* Text passage:
Candice Pool Neistat isn’t afraid to shake things up.

Career
This Jewelry Designer Is Trading In Diamonds for Designing Stickers

After spending a few minutes with Candice Pool Neistat, it’s surprising that anything could make the New York-based jewelry designer blush—she’s got the casual, devil-may-care confidence that’s befitting of a self-made businesswoman—but while posing for our photographer, she buried her face in her hands, laughing, before gamely climbing onto the fire escape for the next shot. It’s difficult for her to feel so camera-shy elsewhere in her life, since her husband, filmmaker Casey Neistat, often includes her in the videos he posts to millions of subscribers on YouTube. Unsurprisingly, the founder and head of Finn Jewelry is a powerhouse all her own, having started the label when she was a 23-year-old Texas transplant.

* Data excerpts:
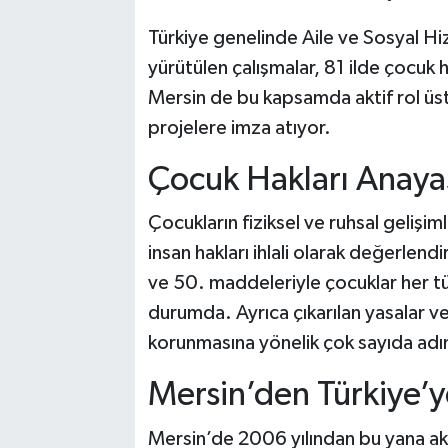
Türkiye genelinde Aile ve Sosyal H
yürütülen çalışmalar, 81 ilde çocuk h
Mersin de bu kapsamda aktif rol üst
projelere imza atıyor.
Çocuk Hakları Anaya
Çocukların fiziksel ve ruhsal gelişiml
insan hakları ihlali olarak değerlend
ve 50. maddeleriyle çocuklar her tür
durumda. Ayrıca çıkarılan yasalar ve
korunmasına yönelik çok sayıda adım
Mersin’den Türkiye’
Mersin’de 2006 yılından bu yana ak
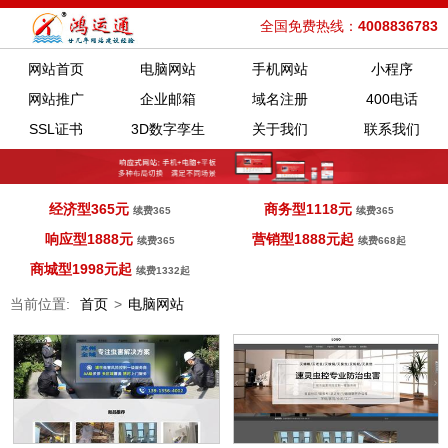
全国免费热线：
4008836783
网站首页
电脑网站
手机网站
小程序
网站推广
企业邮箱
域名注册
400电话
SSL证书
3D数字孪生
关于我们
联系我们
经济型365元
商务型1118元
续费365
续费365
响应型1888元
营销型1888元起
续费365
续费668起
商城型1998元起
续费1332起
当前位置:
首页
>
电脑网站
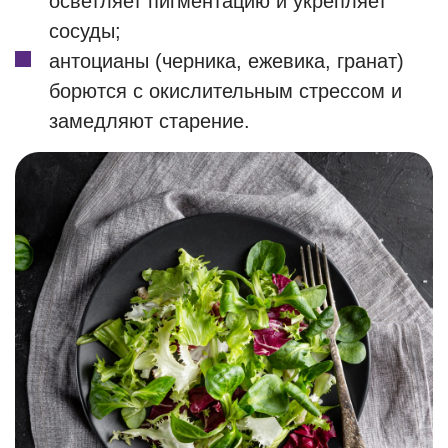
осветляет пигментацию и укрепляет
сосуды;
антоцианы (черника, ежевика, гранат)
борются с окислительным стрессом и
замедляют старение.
* * *
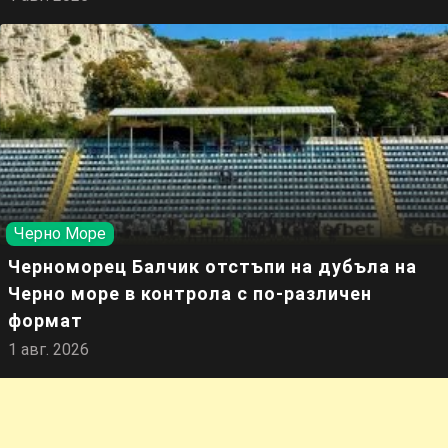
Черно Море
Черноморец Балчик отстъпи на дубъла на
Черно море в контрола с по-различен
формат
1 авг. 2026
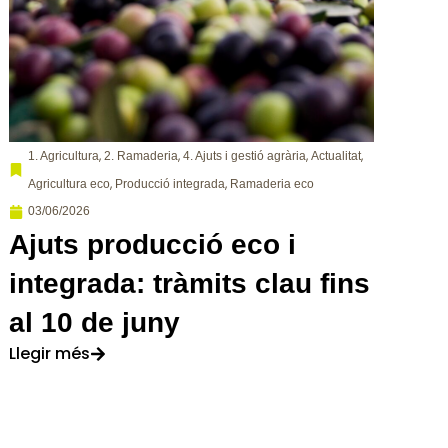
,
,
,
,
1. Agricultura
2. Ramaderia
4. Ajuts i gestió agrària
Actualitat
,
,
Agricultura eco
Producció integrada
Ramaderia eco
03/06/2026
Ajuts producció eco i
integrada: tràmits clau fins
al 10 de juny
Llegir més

* Work task: Please reproduce the jewelry designer profile word for word, starting at "Candice Pool Neistat isn’t" and stopping after "23-year-old Texas transplant.". The records are separate from the jewelry designer profile.

* Output:
Candice Pool Neistat isn’t afraid to shake things up.

Career
This Jewelry Designer Is Trading In Diamonds for Designing Stickers

After spending a few minutes with Candice Pool Neistat, it’s surprising that anything could make the New York-based jewelry designer blush—she’s got the casual, devil-may-care confidence that’s befitting of a self-made businesswoman—but while posing for our photographer, she buried her face in her hands, laughing, before gamely climbing onto the fire escape for the next shot. It’s difficult for her to feel so camera-shy elsewhere in her life, since her husband, filmmaker Casey Neistat, often includes her in the videos he posts to millions of subscribers on YouTube. Unsurprisingly, the founder and head of Finn Jewelry is a powerhouse all her own, having started the label when she was a 23-year-old Texas transplant.